- _What this exercise asks_
A. In the System.Numerics proposal, copy the passage starting with "Introduction" and going on through "building on today.", swapping "brilliant" for "useful".
B. Using the System.Numerics proposal, answer these:
(i) How many matrix types does System.Numerics currently contain?
(ii) Which two maths libraries are named as examples that people built to fill the gaps?
(iii) Which matrix type lets users send 4 vectors to the GPU without specifying the W component?
C. Continue the System.Numerics proposal from the point where it stops.

- _Text block_
........

Proposal for more System.Numerics APIs

[Perksey]

Introduction

System.Numerics.Vectors is a brilliant set of APIs for computing numerical vectors and matrices, however it has been lacking for a while. This has lead a number of people to whip up their own maths libraries (such as OpenTK and SharpDX, just to name a few) to fill in the gaps that System.Numerics left open. While #24168's proposal is certainly a step in the right direction and fixes the library's most glaring issue - the lack of double precision and other types of vectors - through "generic vectors". This is what I will be building on today.

Each part of this proposal is individually adressable, however I figured it would be better to contain all of it under one roof due to how closely related they all are.

More matrices

Summary

Currently, System.Numerics only contains 2 matrix types: a matrix containing three two-dimensional vectors and a matrix containing four four-dimensional vectors. This presents problems when users want to use matrices with different dimensions.

Use cases

As with a lot of mathematical stuff, the most notable use case for matrices with more dimensions are graphical applications. For example, when developing GPU-accelerated 3D applications such as games and game engines the user (when creating data structures to be passed to the GPU and shaders running on the GPU) will have to pass a Vector4 even if the W components aren't needed or used in any meaningful way. Matrix4x3 solves this as it allows the user to still send 4 vectors to the GPU within a matrix without needing to specify the W component (as this will likely be done in the shader). The same goes for Matrix4x2 and 2D applications.

........

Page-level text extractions
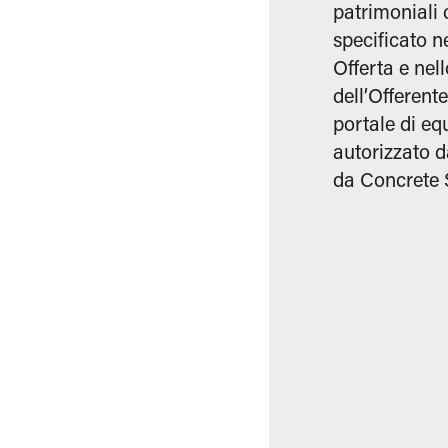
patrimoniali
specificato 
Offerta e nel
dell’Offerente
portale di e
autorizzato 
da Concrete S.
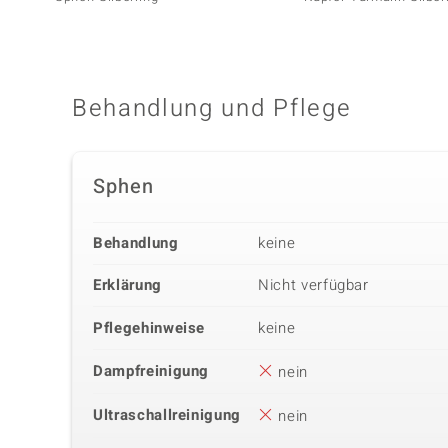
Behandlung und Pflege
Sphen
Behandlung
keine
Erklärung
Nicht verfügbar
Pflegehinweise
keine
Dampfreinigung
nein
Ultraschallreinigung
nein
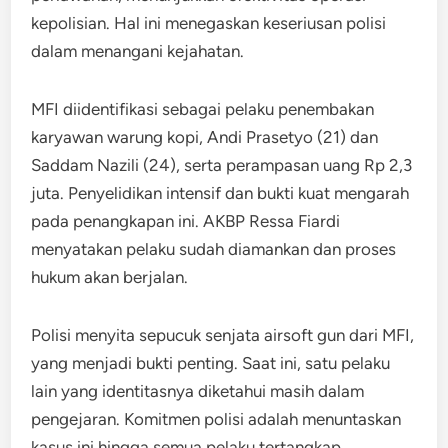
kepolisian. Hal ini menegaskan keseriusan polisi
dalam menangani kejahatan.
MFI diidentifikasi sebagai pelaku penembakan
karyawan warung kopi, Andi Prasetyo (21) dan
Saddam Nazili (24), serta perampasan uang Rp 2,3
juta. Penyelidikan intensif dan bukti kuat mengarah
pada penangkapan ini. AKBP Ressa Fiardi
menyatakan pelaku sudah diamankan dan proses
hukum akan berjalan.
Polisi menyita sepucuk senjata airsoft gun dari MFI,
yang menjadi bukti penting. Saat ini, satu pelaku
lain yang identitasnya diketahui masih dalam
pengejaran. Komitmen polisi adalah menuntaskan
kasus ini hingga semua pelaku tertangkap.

........

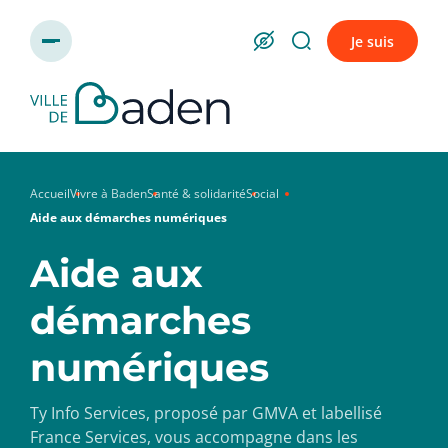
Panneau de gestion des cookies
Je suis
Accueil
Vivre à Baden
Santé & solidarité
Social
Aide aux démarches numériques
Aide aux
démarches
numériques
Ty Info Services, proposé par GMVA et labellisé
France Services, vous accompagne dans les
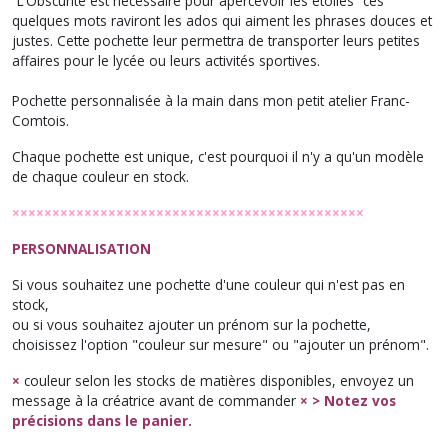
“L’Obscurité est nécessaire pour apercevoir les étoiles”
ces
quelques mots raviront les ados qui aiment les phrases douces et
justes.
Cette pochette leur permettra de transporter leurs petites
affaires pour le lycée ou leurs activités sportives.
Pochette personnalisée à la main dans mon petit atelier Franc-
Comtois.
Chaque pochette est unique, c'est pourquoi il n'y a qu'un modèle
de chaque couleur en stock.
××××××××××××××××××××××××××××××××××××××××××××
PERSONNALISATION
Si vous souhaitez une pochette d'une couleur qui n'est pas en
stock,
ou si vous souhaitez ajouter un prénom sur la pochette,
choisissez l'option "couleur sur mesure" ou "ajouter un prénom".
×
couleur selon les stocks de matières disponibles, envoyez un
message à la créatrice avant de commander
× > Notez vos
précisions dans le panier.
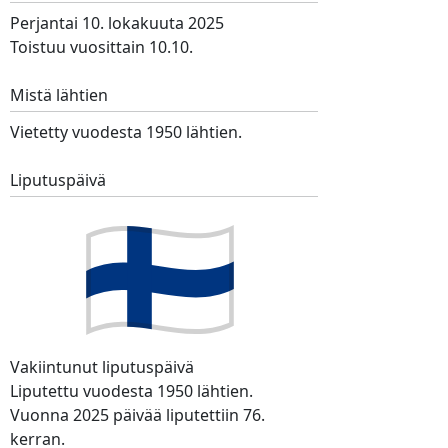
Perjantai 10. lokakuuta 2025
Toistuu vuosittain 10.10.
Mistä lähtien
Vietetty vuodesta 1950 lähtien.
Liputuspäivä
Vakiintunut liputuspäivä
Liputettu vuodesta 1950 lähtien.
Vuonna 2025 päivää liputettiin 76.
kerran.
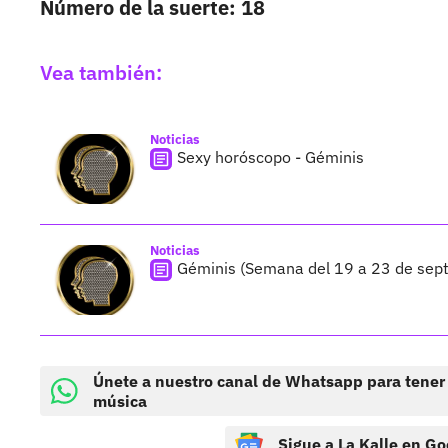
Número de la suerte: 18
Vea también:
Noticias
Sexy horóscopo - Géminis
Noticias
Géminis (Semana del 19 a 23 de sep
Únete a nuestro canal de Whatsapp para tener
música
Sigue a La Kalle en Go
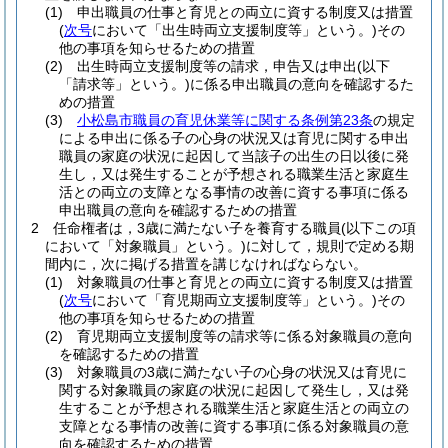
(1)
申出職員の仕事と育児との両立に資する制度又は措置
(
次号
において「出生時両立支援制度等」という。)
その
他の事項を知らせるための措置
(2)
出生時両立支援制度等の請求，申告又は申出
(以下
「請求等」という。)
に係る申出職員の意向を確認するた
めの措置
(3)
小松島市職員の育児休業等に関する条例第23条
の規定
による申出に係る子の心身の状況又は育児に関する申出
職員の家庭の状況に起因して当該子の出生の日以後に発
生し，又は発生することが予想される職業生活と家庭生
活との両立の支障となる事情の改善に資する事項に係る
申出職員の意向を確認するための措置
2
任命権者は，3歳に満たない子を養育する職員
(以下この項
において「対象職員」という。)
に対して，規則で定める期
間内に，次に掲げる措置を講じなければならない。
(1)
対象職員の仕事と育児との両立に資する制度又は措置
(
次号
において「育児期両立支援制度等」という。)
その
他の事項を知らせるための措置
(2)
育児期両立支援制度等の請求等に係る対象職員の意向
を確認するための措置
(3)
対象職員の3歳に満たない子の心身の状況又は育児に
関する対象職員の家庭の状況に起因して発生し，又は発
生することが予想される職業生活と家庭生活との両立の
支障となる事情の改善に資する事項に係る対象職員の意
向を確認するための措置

........

- _Answer set_
A.
Introduction

System.Numerics.Vectors is a useful set of APIs for computing numerical vectors and matrices, however it has been lacking for a while. This has lead a number of people to whip up their own maths libraries (such as OpenTK and SharpDX, just to name a few) to fill in the gaps that System.Numerics left open. While #24168's proposal is certainly a step in the right direction and fixes the library's most glaring issue - the lack of double precision and other types of vectors - through "generic vectors". This is what I will be building on today.

B.
(i) Two.
(ii) OpenTK and SharpDX.
(iii) Matrix4x3.

C.
Proposal

I propose the the following types be added:

• Matrix2x2
• Matrix2x3
• Matrix2x4
• Matrix3x3
• Matrix3x4
• Matrix4x2
• Matrix4x3

Mirroring their Matrix3x2 and Matrix4x4 counterparts

Box Geometry

Summary

Currently, there are no types providing axis-aligned bounding box (AABB) types, other than the System.Drawing types which do not use JIT intrinsics and do not use the System.Numerics types, making them awkward to fit into programs that are built around this library. I propose we add the following types:

Use cases

AABBs are commonly found in applications that need to do collision detection between 2D objects or 3D objects. For example, games and physics engines alike use AABBs to create a box around objects and detect when two AABBs collide. AABB have also recently been used in a number of ray-tracing APIs and applications, allowing users to pass in "acceleration structures" using AABBs to decrease the complexity of ray-intersection calculations.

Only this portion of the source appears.